[Opening TASK MATERIAL section]

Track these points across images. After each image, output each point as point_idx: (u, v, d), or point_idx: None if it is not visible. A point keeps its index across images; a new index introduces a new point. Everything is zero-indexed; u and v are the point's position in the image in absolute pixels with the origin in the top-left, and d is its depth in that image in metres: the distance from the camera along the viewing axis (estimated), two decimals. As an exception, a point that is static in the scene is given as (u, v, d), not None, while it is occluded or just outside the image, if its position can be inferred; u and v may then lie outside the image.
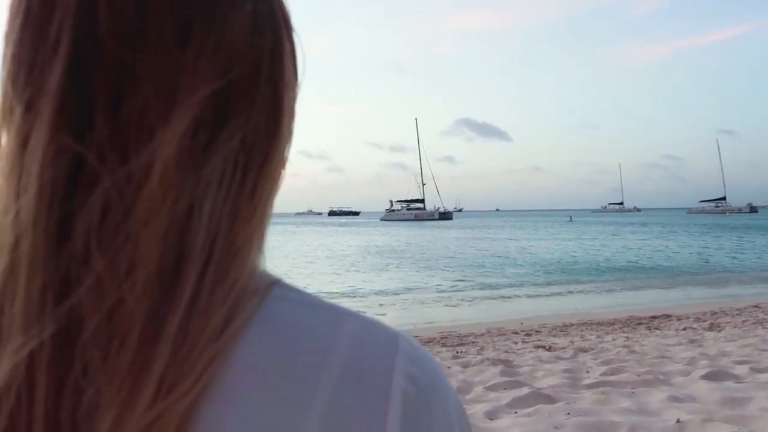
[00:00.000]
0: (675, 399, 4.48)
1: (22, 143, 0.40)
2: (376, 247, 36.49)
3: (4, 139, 0.42)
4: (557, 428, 3.85)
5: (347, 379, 0.42)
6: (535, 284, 17.60)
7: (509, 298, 15.15)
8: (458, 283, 17.94)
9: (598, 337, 8.86)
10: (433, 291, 16.31)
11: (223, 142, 0.42)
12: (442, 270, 21.84)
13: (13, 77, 0.41)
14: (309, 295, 0.46)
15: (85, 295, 0.38)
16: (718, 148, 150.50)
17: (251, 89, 0.44)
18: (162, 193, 0.39)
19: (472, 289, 16.69)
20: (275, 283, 0.45)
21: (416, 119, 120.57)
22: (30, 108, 0.40)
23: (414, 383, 0.43)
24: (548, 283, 17.77)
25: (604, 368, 5.77)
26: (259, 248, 0.45)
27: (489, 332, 9.66)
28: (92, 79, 0.40)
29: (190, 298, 0.39)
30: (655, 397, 4.56)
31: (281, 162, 0.48)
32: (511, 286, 17.24)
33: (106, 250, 0.38)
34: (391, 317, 12.45)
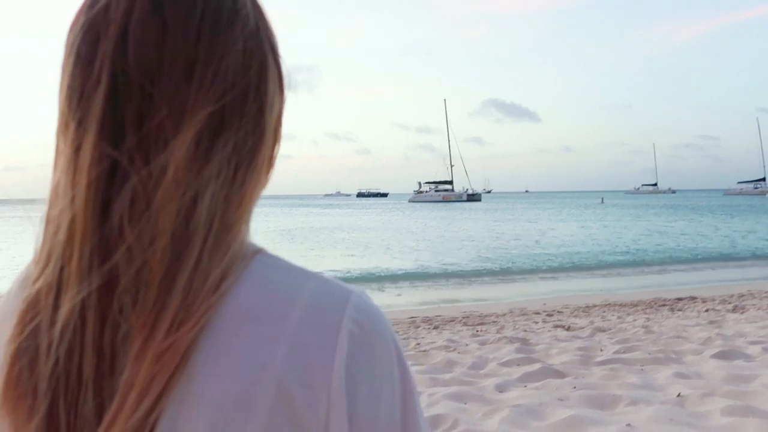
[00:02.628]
0: (681, 376, 4.62)
1: (75, 150, 0.54)
2: (403, 227, 36.67)
3: (62, 145, 0.57)
4: (561, 400, 4.04)
5: (307, 322, 0.54)
6: (561, 266, 17.53)
7: (534, 279, 15.17)
8: (483, 264, 17.99)
9: (618, 318, 8.89)
10: (457, 272, 16.43)
11: (219, 149, 0.55)
12: (467, 251, 21.93)
13: (68, 101, 0.56)
14: (284, 260, 0.59)
15: (120, 258, 0.52)
16: (758, 127, 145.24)
17: (241, 108, 0.57)
18: (174, 186, 0.53)
19: (498, 270, 16.74)
20: (259, 251, 0.58)
21: (445, 100, 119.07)
22: (80, 124, 0.55)
23: (359, 327, 0.56)
24: (574, 265, 17.70)
25: (617, 347, 5.88)
26: (247, 226, 0.59)
27: (511, 312, 9.75)
28: (124, 103, 0.54)
29: (195, 261, 0.53)
30: (663, 374, 4.70)
31: (266, 161, 0.61)
32: (537, 267, 17.22)
33: (135, 227, 0.52)
34: (414, 297, 12.68)
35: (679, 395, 4.02)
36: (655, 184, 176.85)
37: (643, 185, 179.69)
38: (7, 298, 0.61)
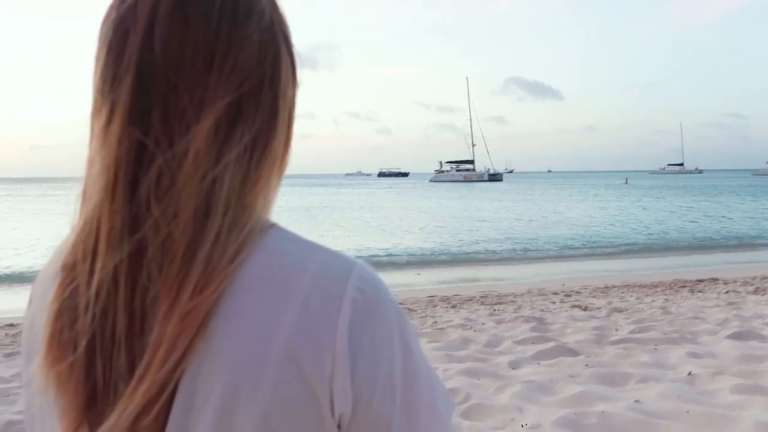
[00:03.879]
0: (694, 355, 4.66)
1: (107, 132, 0.59)
2: (424, 207, 36.69)
3: (95, 128, 0.61)
4: (572, 377, 4.13)
5: (314, 289, 0.58)
6: (581, 247, 17.46)
7: (553, 260, 15.13)
8: (503, 244, 17.98)
9: (637, 298, 8.88)
10: (477, 251, 16.46)
11: (237, 135, 0.60)
12: (487, 231, 21.91)
13: (101, 88, 0.61)
14: (295, 234, 0.63)
15: (147, 230, 0.57)
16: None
17: (257, 97, 0.61)
18: (195, 167, 0.57)
19: (517, 250, 16.72)
20: (272, 226, 0.62)
21: (467, 78, 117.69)
22: (111, 109, 0.59)
23: (362, 294, 0.59)
24: (594, 246, 17.62)
25: (633, 327, 5.92)
26: (264, 204, 0.63)
27: (529, 292, 9.78)
28: (150, 91, 0.58)
29: (215, 235, 0.57)
30: (675, 354, 4.75)
31: (281, 144, 0.65)
32: (556, 248, 17.17)
33: (160, 203, 0.57)
34: (433, 276, 12.77)
35: (689, 374, 4.08)
36: (682, 164, 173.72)
37: (668, 165, 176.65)
38: (48, 265, 0.67)
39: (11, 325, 7.70)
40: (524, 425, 3.29)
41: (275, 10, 0.65)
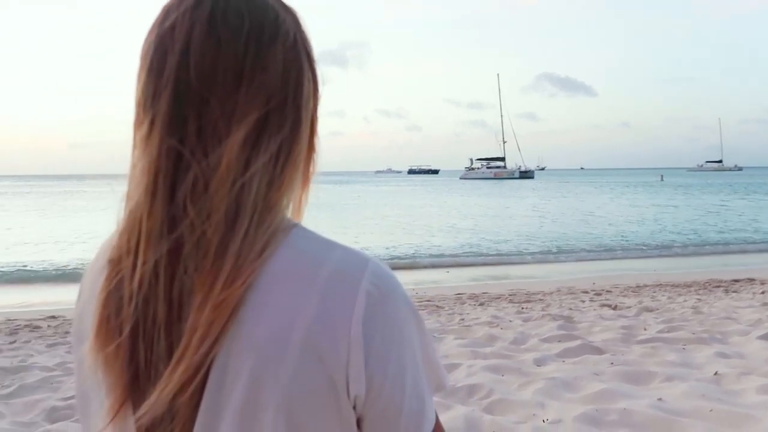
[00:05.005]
0: (722, 355, 4.62)
1: (147, 142, 0.66)
2: (453, 205, 36.57)
3: (136, 138, 0.68)
4: (596, 374, 4.15)
5: (332, 282, 0.64)
6: (612, 246, 17.22)
7: (585, 259, 14.97)
8: (532, 242, 17.84)
9: (669, 298, 8.74)
10: (506, 250, 16.39)
11: (263, 145, 0.66)
12: (517, 229, 21.77)
13: (142, 102, 0.68)
14: (315, 233, 0.69)
15: (184, 229, 0.64)
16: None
17: (281, 111, 0.68)
18: (226, 175, 0.64)
19: (547, 249, 16.57)
20: (295, 226, 0.69)
21: (498, 74, 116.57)
22: (151, 121, 0.66)
23: (376, 288, 0.65)
24: (627, 245, 17.36)
25: (662, 326, 5.86)
26: (288, 205, 0.70)
27: (558, 291, 9.70)
28: (186, 106, 0.65)
29: (243, 233, 0.63)
30: (703, 354, 4.72)
31: (302, 151, 0.71)
32: (588, 246, 16.97)
33: (195, 205, 0.63)
34: (462, 274, 12.77)
35: (716, 373, 4.06)
36: (720, 161, 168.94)
37: (706, 162, 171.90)
38: (95, 259, 0.74)
39: (53, 317, 8.02)
40: (545, 420, 3.34)
41: (299, 29, 0.71)
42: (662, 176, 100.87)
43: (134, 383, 0.65)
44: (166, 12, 0.68)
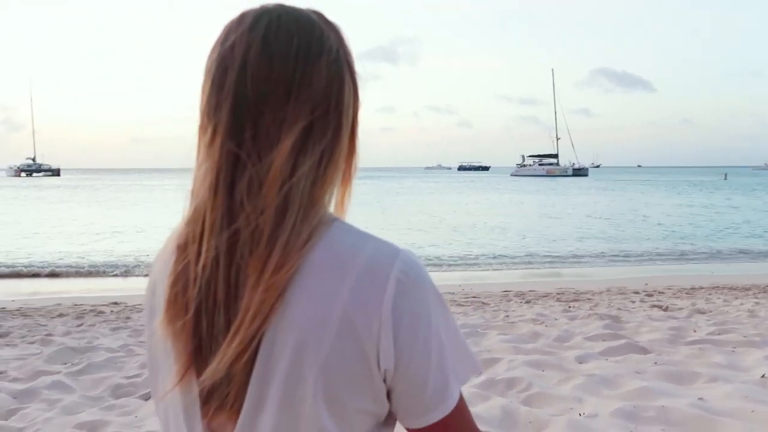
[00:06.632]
0: (772, 359, 4.52)
1: (210, 147, 0.75)
2: (504, 202, 36.17)
3: (201, 142, 0.77)
4: (638, 373, 4.14)
5: (366, 271, 0.73)
6: (670, 247, 16.76)
7: (638, 259, 14.64)
8: (583, 242, 17.57)
9: (724, 301, 8.49)
10: (556, 249, 16.17)
11: (309, 149, 0.74)
12: (566, 227, 21.42)
13: (206, 112, 0.76)
14: (353, 226, 0.77)
15: (241, 222, 0.72)
16: None
17: (325, 119, 0.76)
18: (278, 175, 0.72)
19: (598, 248, 16.29)
20: (335, 220, 0.77)
21: (552, 70, 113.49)
22: (214, 129, 0.75)
23: (405, 275, 0.73)
24: (684, 246, 16.86)
25: (713, 328, 5.74)
26: (330, 201, 0.78)
27: (608, 290, 9.54)
28: (243, 115, 0.73)
29: (291, 226, 0.71)
30: (753, 357, 4.62)
31: (344, 152, 0.79)
32: (642, 247, 16.56)
33: (251, 201, 0.72)
34: (510, 272, 12.71)
35: (763, 376, 3.99)
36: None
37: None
38: (165, 245, 0.83)
39: (115, 303, 8.49)
40: (581, 414, 3.38)
41: (341, 44, 0.79)
42: (726, 175, 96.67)
43: (198, 352, 0.74)
44: (227, 32, 0.77)
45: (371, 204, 33.43)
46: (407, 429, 0.79)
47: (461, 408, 0.78)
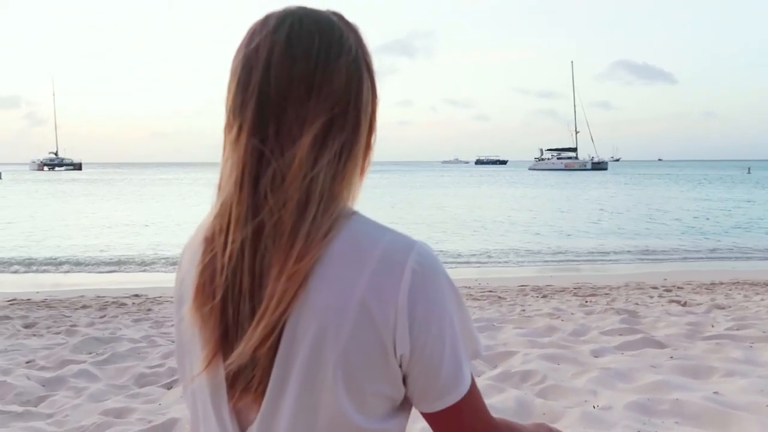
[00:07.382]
0: (791, 354, 4.50)
1: (236, 143, 0.78)
2: (522, 197, 36.00)
3: (227, 139, 0.80)
4: (654, 367, 4.14)
5: (383, 261, 0.76)
6: (690, 242, 16.59)
7: (657, 255, 14.51)
8: (603, 238, 17.43)
9: (745, 296, 8.38)
10: (574, 245, 16.11)
11: (329, 145, 0.78)
12: (583, 222, 21.28)
13: (232, 110, 0.79)
14: (371, 219, 0.80)
15: (265, 215, 0.75)
16: None
17: (344, 116, 0.79)
18: (299, 170, 0.75)
19: (616, 244, 16.17)
20: (354, 213, 0.80)
21: (572, 62, 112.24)
22: (240, 126, 0.78)
23: (420, 265, 0.76)
24: (705, 241, 16.68)
25: (731, 324, 5.69)
26: (348, 195, 0.80)
27: (626, 285, 9.47)
28: (267, 113, 0.77)
29: (312, 218, 0.75)
30: (771, 352, 4.61)
31: (362, 148, 0.82)
32: (662, 242, 16.39)
33: (274, 195, 0.75)
34: (527, 267, 12.70)
35: (780, 371, 3.99)
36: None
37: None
38: (193, 236, 0.87)
39: (137, 295, 8.65)
40: (596, 406, 3.41)
41: (360, 43, 0.83)
42: (749, 168, 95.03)
43: (224, 338, 0.77)
44: (252, 34, 0.81)
45: (389, 198, 33.46)
46: (422, 414, 0.82)
47: (473, 393, 0.81)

[Closing TASK MATERIAL section]

In the entries above, find the line with "20: (275, 283, 0.45)" and the line with "34: (391, 317, 12.45)", then set down exactly those two and every line between them, nothing else.

_TASK RESPONSE_
20: (275, 283, 0.45)
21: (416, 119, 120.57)
22: (30, 108, 0.40)
23: (414, 383, 0.43)
24: (548, 283, 17.77)
25: (604, 368, 5.77)
26: (259, 248, 0.45)
27: (489, 332, 9.66)
28: (92, 79, 0.40)
29: (190, 298, 0.39)
30: (655, 397, 4.56)
31: (281, 162, 0.48)
32: (511, 286, 17.24)
33: (106, 250, 0.38)
34: (391, 317, 12.45)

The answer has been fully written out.